### Required action
Please restate the data below word for word, omitting all images.

### Entries shown
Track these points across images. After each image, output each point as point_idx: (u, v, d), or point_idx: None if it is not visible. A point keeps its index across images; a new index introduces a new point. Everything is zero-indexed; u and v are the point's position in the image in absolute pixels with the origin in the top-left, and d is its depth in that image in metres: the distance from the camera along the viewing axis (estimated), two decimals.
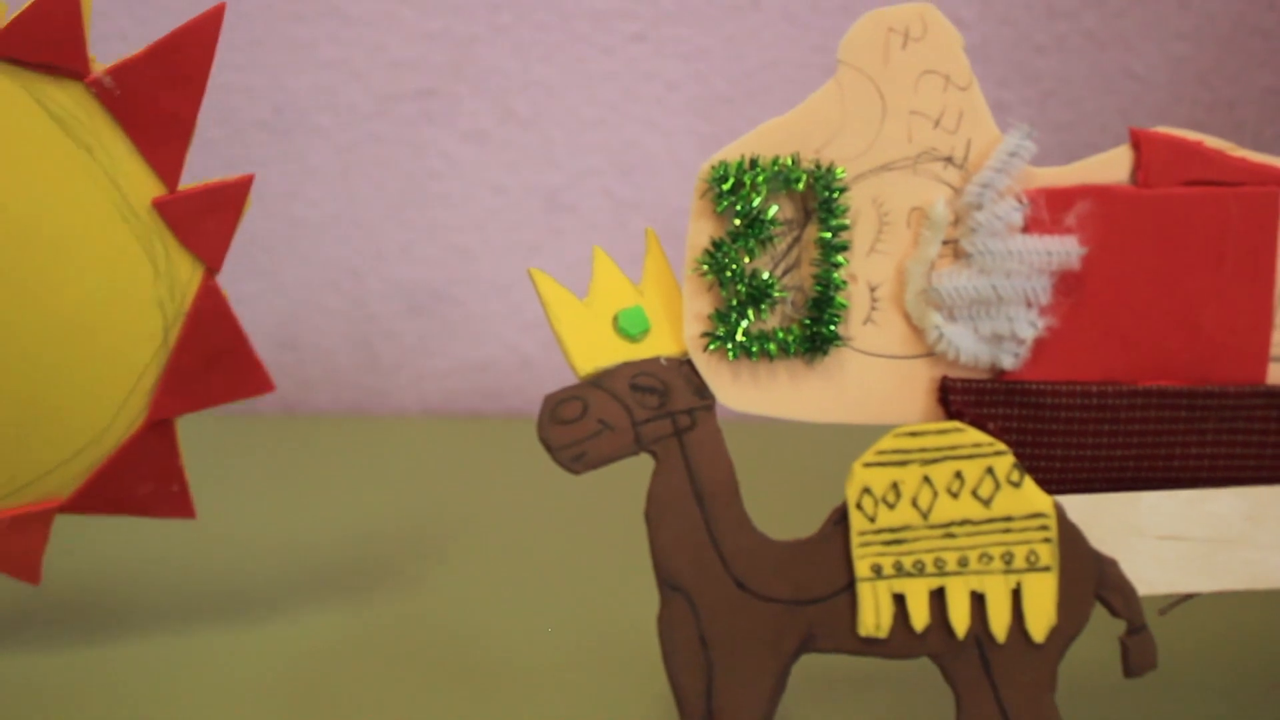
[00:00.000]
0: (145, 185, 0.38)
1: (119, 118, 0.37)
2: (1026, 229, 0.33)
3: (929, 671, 0.33)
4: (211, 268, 0.39)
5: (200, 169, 0.39)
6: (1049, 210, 0.33)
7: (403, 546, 0.51)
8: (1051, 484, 0.33)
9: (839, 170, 0.32)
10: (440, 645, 0.43)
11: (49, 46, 0.35)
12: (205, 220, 0.35)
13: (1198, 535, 0.34)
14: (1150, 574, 0.34)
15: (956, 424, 0.32)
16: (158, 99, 0.37)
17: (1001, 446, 0.32)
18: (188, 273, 0.39)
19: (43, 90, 0.36)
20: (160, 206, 0.38)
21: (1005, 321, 0.33)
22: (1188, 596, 0.35)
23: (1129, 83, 0.67)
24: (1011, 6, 0.65)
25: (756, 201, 0.32)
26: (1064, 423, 0.33)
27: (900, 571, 0.32)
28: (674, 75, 0.65)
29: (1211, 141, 0.33)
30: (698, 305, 0.33)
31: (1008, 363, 0.33)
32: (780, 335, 0.33)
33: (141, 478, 0.41)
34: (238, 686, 0.41)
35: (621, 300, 0.33)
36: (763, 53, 0.66)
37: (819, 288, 0.33)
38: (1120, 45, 0.66)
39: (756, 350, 0.33)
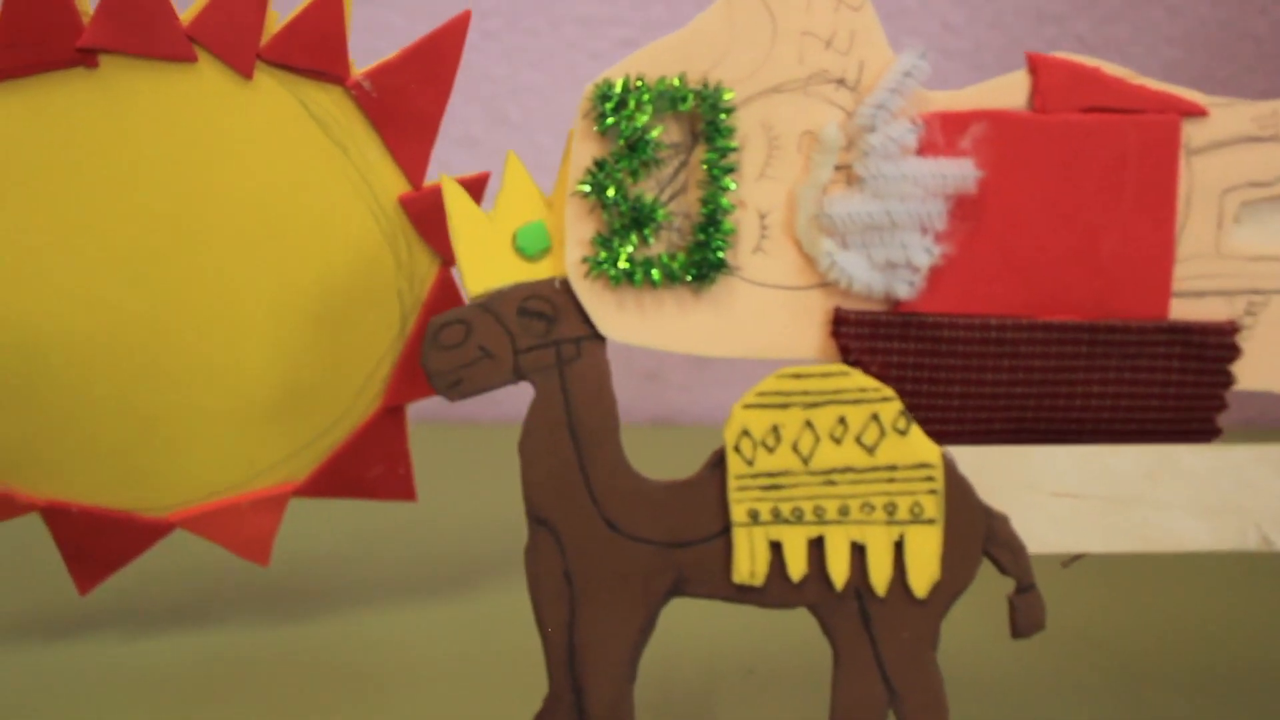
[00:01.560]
0: (392, 182, 0.39)
1: (373, 118, 0.38)
2: (921, 152, 0.31)
3: None
4: (447, 261, 0.40)
5: None
6: (944, 134, 0.31)
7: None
8: (949, 423, 0.32)
9: (727, 92, 0.31)
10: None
11: (314, 53, 0.37)
12: (443, 216, 0.35)
13: (1094, 493, 0.32)
14: (1043, 531, 0.32)
15: (841, 367, 0.31)
16: (408, 100, 0.38)
17: (889, 392, 0.30)
18: (425, 265, 0.40)
19: (307, 93, 0.38)
20: (405, 203, 0.39)
21: (899, 248, 0.31)
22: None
23: None
24: (1002, 11, 0.65)
25: (641, 121, 0.31)
26: (962, 357, 0.32)
27: (778, 518, 0.30)
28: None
29: (1110, 68, 0.32)
30: (580, 230, 0.31)
31: (903, 291, 0.31)
32: (665, 261, 0.31)
33: (373, 461, 0.42)
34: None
35: (526, 214, 0.32)
36: None
37: (706, 210, 0.31)
38: (1111, 50, 0.66)
39: (640, 277, 0.31)
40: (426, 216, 0.39)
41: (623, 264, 0.31)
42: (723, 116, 0.31)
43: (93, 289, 0.38)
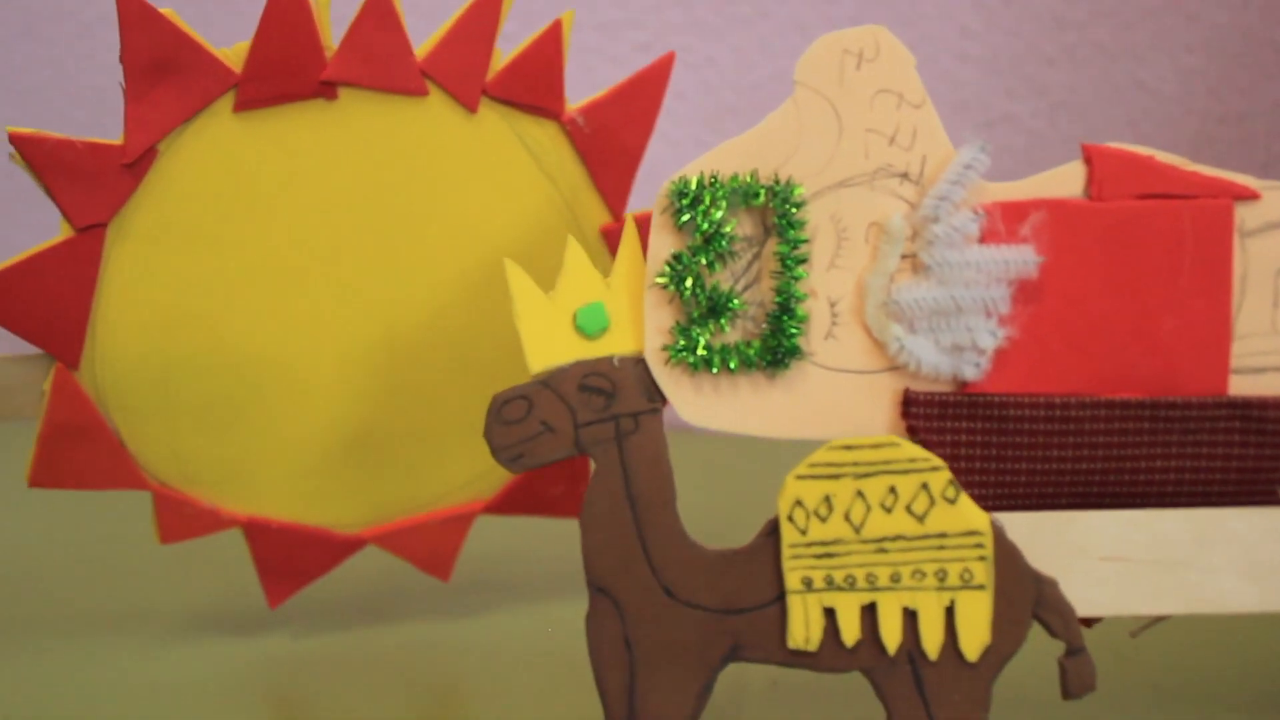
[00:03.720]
0: (596, 213, 0.41)
1: (581, 152, 0.40)
2: (983, 240, 0.33)
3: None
4: None
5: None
6: (1004, 222, 0.33)
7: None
8: (1016, 498, 0.33)
9: (797, 187, 0.33)
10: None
11: (534, 90, 0.39)
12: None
13: (1142, 557, 0.33)
14: (1092, 595, 0.33)
15: (891, 438, 0.32)
16: (615, 135, 0.40)
17: (937, 462, 0.32)
18: None
19: (523, 126, 0.39)
20: (606, 233, 0.41)
21: (965, 332, 0.33)
22: (1159, 619, 0.34)
23: (1139, 95, 0.66)
24: (1020, 18, 0.64)
25: (717, 216, 0.33)
26: (1028, 435, 0.33)
27: (831, 585, 0.32)
28: (681, 85, 0.64)
29: (1163, 156, 0.34)
30: (659, 318, 0.33)
31: (969, 373, 0.33)
32: (741, 348, 0.33)
33: (557, 480, 0.43)
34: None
35: (586, 295, 0.33)
36: (771, 63, 0.65)
37: (779, 299, 0.33)
38: (1130, 57, 0.66)
39: (717, 363, 0.33)
40: None
41: (701, 351, 0.33)
42: (794, 211, 0.33)
43: (310, 311, 0.40)
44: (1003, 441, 0.33)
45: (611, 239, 0.41)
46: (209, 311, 0.38)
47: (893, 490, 0.32)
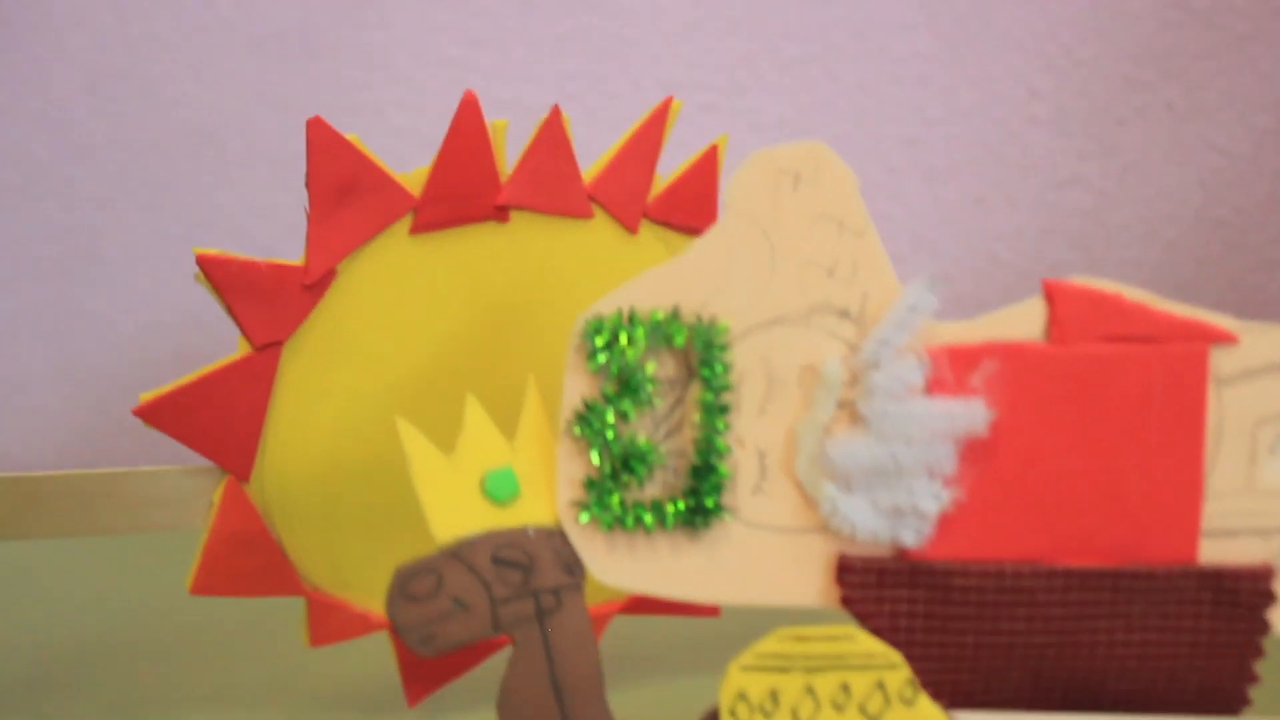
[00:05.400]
0: None
1: None
2: (928, 390, 0.30)
3: None
4: None
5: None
6: (954, 369, 0.30)
7: None
8: (962, 674, 0.30)
9: (723, 324, 0.30)
10: None
11: (691, 212, 0.40)
12: None
13: None
14: None
15: (847, 630, 0.29)
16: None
17: (896, 658, 0.28)
18: None
19: (678, 246, 0.40)
20: None
21: (906, 494, 0.29)
22: None
23: (1210, 155, 0.64)
24: (1089, 79, 0.62)
25: (633, 357, 0.30)
26: (974, 605, 0.30)
27: None
28: (746, 146, 0.62)
29: (1132, 294, 0.30)
30: (571, 469, 0.30)
31: (909, 540, 0.30)
32: (658, 506, 0.30)
33: None
34: None
35: (492, 459, 0.31)
36: (837, 125, 0.64)
37: (699, 455, 0.30)
38: (1201, 117, 0.64)
39: (631, 522, 0.30)
40: None
41: (615, 508, 0.30)
42: (718, 353, 0.30)
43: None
44: (947, 613, 0.30)
45: None
46: (373, 423, 0.38)
47: (845, 688, 0.29)
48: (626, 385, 0.30)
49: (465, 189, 0.37)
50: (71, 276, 0.60)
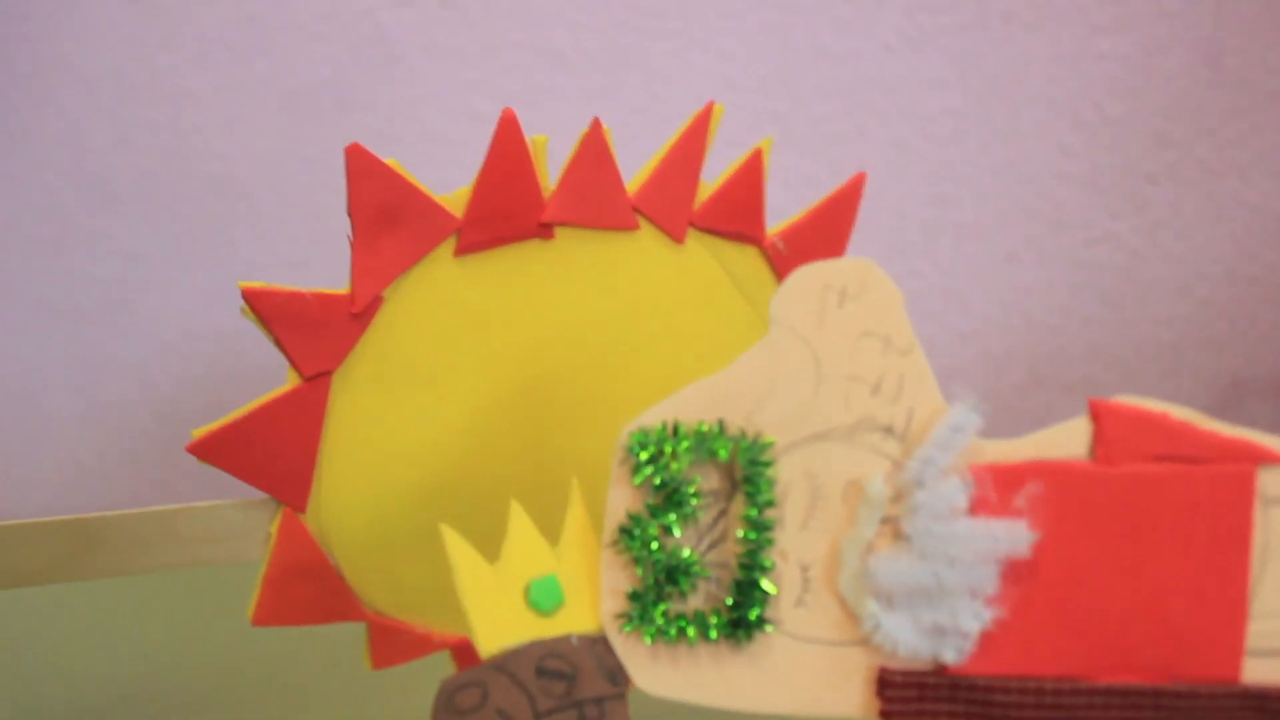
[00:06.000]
0: None
1: (780, 274, 0.40)
2: (972, 510, 0.30)
3: None
4: None
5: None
6: (997, 490, 0.30)
7: None
8: None
9: (767, 439, 0.30)
10: None
11: (737, 218, 0.40)
12: None
13: None
14: None
15: None
16: (811, 257, 0.40)
17: None
18: None
19: (726, 253, 0.40)
20: None
21: (948, 613, 0.29)
22: None
23: (1242, 212, 0.64)
24: (1120, 135, 0.62)
25: (677, 470, 0.30)
26: None
27: None
28: (777, 201, 0.62)
29: (1178, 412, 0.30)
30: (615, 580, 0.30)
31: (950, 657, 0.30)
32: (701, 618, 0.30)
33: None
34: None
35: (536, 566, 0.31)
36: (868, 181, 0.64)
37: (743, 571, 0.30)
38: (1234, 174, 0.63)
39: (674, 633, 0.30)
40: None
41: (658, 620, 0.30)
42: (763, 469, 0.30)
43: (526, 440, 0.40)
44: None
45: None
46: (426, 446, 0.38)
47: None
48: (670, 499, 0.30)
49: (508, 208, 0.37)
50: (103, 328, 0.60)
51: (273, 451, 0.36)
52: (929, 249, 0.62)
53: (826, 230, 0.41)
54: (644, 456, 0.30)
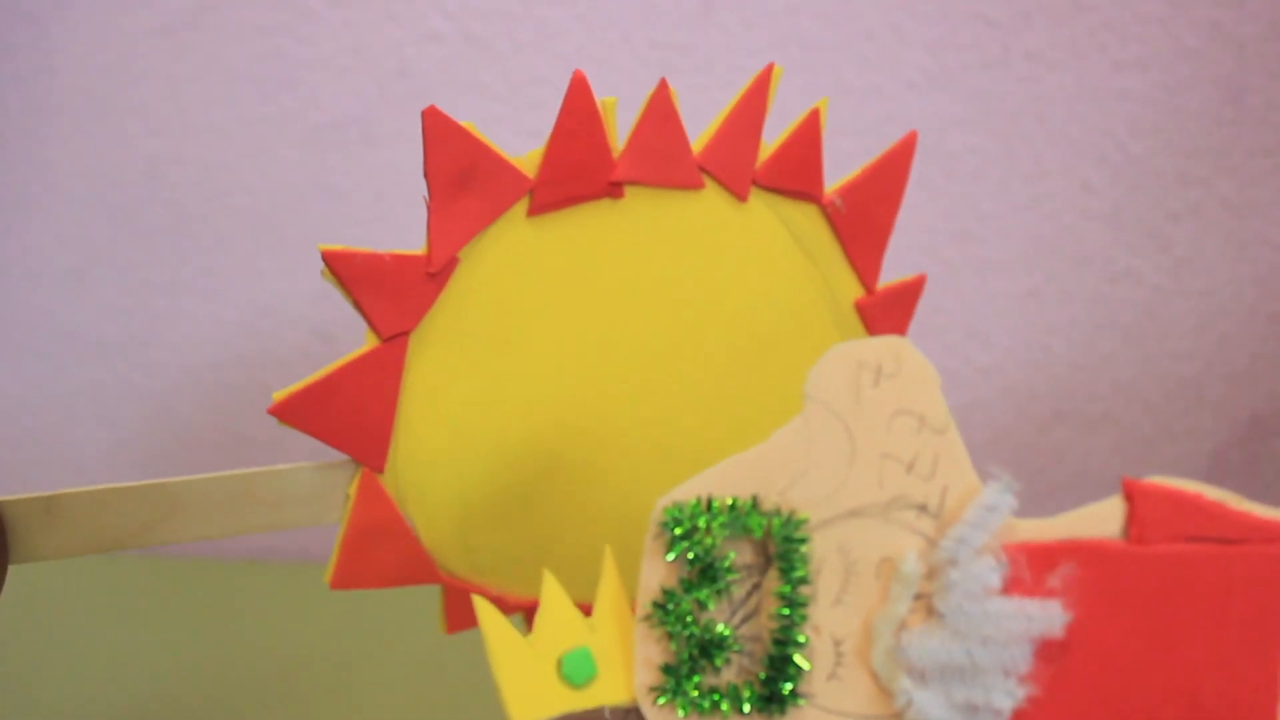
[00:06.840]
0: (850, 288, 0.43)
1: (838, 230, 0.42)
2: (1006, 590, 0.30)
3: None
4: None
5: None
6: (1031, 569, 0.30)
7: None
8: None
9: (801, 516, 0.30)
10: None
11: (797, 176, 0.40)
12: (889, 318, 0.39)
13: None
14: None
15: None
16: (868, 213, 0.42)
17: None
18: None
19: (786, 211, 0.41)
20: (860, 307, 0.43)
21: (981, 691, 0.30)
22: None
23: (1266, 251, 0.64)
24: (1143, 173, 0.62)
25: (711, 546, 0.30)
26: None
27: None
28: None
29: (1212, 493, 0.30)
30: (649, 652, 0.30)
31: None
32: (734, 691, 0.30)
33: None
34: None
35: (570, 638, 0.31)
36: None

### Response area
Track these points across images. After each image, output each point as point_idx: (u, v, d), or point_idx: None if it is not visible. A point keeps its index across images; a new index introduces a new point. Everything is zero-indexed; u and v are the point's position in the image in absolute pixels with the origin in the top-left, and d is its depth in that image in metres: the distance from the camera along the viewing axis (estimated), two decimals.
[00:00.000]
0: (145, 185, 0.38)
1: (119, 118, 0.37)
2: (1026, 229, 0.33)
3: (929, 671, 0.33)
4: (211, 268, 0.39)
5: (200, 169, 0.39)
6: (1049, 210, 0.33)
7: (403, 546, 0.51)
8: (1051, 484, 0.33)
9: (839, 170, 0.32)
10: (440, 645, 0.43)
11: (49, 46, 0.35)
12: (205, 220, 0.35)
13: (1198, 535, 0.34)
14: (1150, 574, 0.34)
15: (956, 424, 0.32)
16: (158, 99, 0.37)
17: (1001, 446, 0.32)
18: (188, 273, 0.39)
19: (43, 90, 0.36)
20: (160, 206, 0.38)
21: (1005, 321, 0.33)
22: (1188, 596, 0.35)
23: (1129, 83, 0.67)
24: (1011, 6, 0.65)
25: (756, 201, 0.32)
26: (1064, 423, 0.33)
27: (900, 571, 0.32)
28: (674, 75, 0.65)
29: (1211, 141, 0.33)
30: (698, 305, 0.33)
31: (1008, 363, 0.33)
32: (780, 335, 0.33)
33: (141, 478, 0.41)
34: (238, 686, 0.41)
35: (621, 300, 0.33)
36: (763, 53, 0.66)
37: (819, 288, 0.33)
38: (1120, 45, 0.66)
39: (756, 350, 0.33)
[00:01.560]
0: (392, 182, 0.39)
1: (373, 118, 0.38)
2: (921, 152, 0.31)
3: None
4: (447, 261, 0.40)
5: None
6: (944, 134, 0.31)
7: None
8: (949, 423, 0.32)
9: (727, 92, 0.31)
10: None
11: (314, 53, 0.37)
12: (443, 216, 0.35)
13: (1094, 493, 0.32)
14: (1043, 531, 0.32)
15: (841, 367, 0.31)
16: (408, 100, 0.38)
17: (889, 392, 0.30)
18: (425, 265, 0.40)
19: (307, 93, 0.38)
20: (405, 203, 0.39)
21: (899, 248, 0.31)
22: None
23: None
24: (1002, 11, 0.65)
25: (641, 121, 0.31)
26: (962, 357, 0.32)
27: (778, 518, 0.30)
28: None
29: (1110, 68, 0.32)
30: (580, 230, 0.31)
31: (903, 291, 0.31)
32: (665, 261, 0.31)
33: (373, 461, 0.42)
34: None
35: (526, 214, 0.32)
36: None
37: (706, 210, 0.31)
38: (1111, 50, 0.66)
39: (640, 277, 0.31)
40: (426, 216, 0.39)
41: (623, 264, 0.31)
42: (723, 116, 0.31)
43: (93, 289, 0.38)
[00:03.720]
0: (596, 213, 0.41)
1: (581, 152, 0.40)
2: (983, 240, 0.33)
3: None
4: None
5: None
6: (1004, 222, 0.33)
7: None
8: (1016, 498, 0.33)
9: (797, 187, 0.33)
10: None
11: (534, 90, 0.39)
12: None
13: (1142, 557, 0.33)
14: (1092, 595, 0.33)
15: (891, 438, 0.32)
16: (615, 135, 0.40)
17: (937, 462, 0.32)
18: None
19: (523, 126, 0.39)
20: (606, 233, 0.41)
21: (965, 332, 0.33)
22: (1159, 619, 0.34)
23: (1139, 95, 0.66)
24: (1020, 18, 0.64)
25: (717, 216, 0.33)
26: (1028, 435, 0.33)
27: (831, 585, 0.32)
28: (681, 85, 0.64)
29: (1163, 156, 0.34)
30: (659, 318, 0.33)
31: (969, 373, 0.33)
32: (741, 348, 0.33)
33: (557, 480, 0.43)
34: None
35: (586, 295, 0.33)
36: (771, 63, 0.65)
37: (779, 299, 0.33)
38: (1130, 57, 0.66)
39: (717, 363, 0.33)
40: None
41: (701, 351, 0.33)
42: (794, 211, 0.33)
43: (310, 311, 0.40)
44: (1003, 441, 0.33)
45: (611, 239, 0.41)
46: (209, 311, 0.38)
47: (893, 490, 0.32)
[00:05.400]
0: None
1: None
2: (928, 390, 0.30)
3: None
4: None
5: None
6: (954, 369, 0.30)
7: None
8: (962, 674, 0.30)
9: (723, 324, 0.30)
10: None
11: (691, 212, 0.40)
12: None
13: None
14: None
15: (847, 630, 0.29)
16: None
17: (896, 658, 0.28)
18: None
19: (678, 246, 0.40)
20: None
21: (906, 494, 0.29)
22: None
23: (1210, 155, 0.64)
24: (1089, 79, 0.62)
25: (633, 357, 0.30)
26: (974, 605, 0.30)
27: None
28: (746, 146, 0.62)
29: (1132, 294, 0.30)
30: (571, 469, 0.30)
31: (909, 540, 0.30)
32: (658, 506, 0.30)
33: None
34: None
35: (492, 459, 0.31)
36: (837, 125, 0.64)
37: (699, 455, 0.30)
38: (1201, 117, 0.64)
39: (631, 522, 0.30)
40: None
41: (615, 508, 0.30)
42: (718, 353, 0.30)
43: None
44: (947, 613, 0.30)
45: None
46: (373, 423, 0.38)
47: (845, 688, 0.29)
48: (626, 385, 0.30)
49: (465, 189, 0.37)
50: (71, 276, 0.60)
[00:06.000]
0: None
1: (780, 274, 0.40)
2: (972, 510, 0.30)
3: None
4: None
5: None
6: (997, 490, 0.30)
7: None
8: None
9: (767, 439, 0.30)
10: None
11: (737, 218, 0.40)
12: None
13: None
14: None
15: None
16: (811, 257, 0.40)
17: None
18: None
19: (726, 253, 0.40)
20: None
21: (948, 613, 0.29)
22: None
23: (1242, 212, 0.64)
24: (1120, 135, 0.62)
25: (677, 470, 0.30)
26: None
27: None
28: (777, 201, 0.62)
29: (1178, 412, 0.30)
30: (615, 580, 0.30)
31: (950, 657, 0.30)
32: (701, 618, 0.30)
33: None
34: None
35: (536, 566, 0.31)
36: (868, 181, 0.64)
37: (743, 571, 0.30)
38: (1234, 174, 0.63)
39: (674, 633, 0.30)
40: None
41: (658, 620, 0.30)
42: (763, 469, 0.30)
43: (526, 440, 0.40)
44: None
45: None
46: (426, 446, 0.38)
47: None
48: (670, 499, 0.30)
49: (508, 208, 0.37)
50: (103, 328, 0.60)
51: (273, 451, 0.36)
52: (929, 249, 0.62)
53: (826, 230, 0.41)
54: (644, 456, 0.30)
[00:06.840]
0: (850, 288, 0.43)
1: (838, 230, 0.42)
2: (1006, 590, 0.30)
3: None
4: None
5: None
6: (1031, 569, 0.30)
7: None
8: None
9: (801, 516, 0.30)
10: None
11: (797, 176, 0.40)
12: (889, 318, 0.39)
13: None
14: None
15: None
16: (868, 213, 0.42)
17: None
18: None
19: (786, 211, 0.41)
20: (860, 307, 0.43)
21: (981, 691, 0.30)
22: None
23: (1266, 251, 0.64)
24: (1143, 173, 0.62)
25: (711, 546, 0.30)
26: None
27: None
28: None
29: (1212, 493, 0.30)
30: (649, 652, 0.30)
31: None
32: (734, 691, 0.30)
33: None
34: None
35: (570, 638, 0.31)
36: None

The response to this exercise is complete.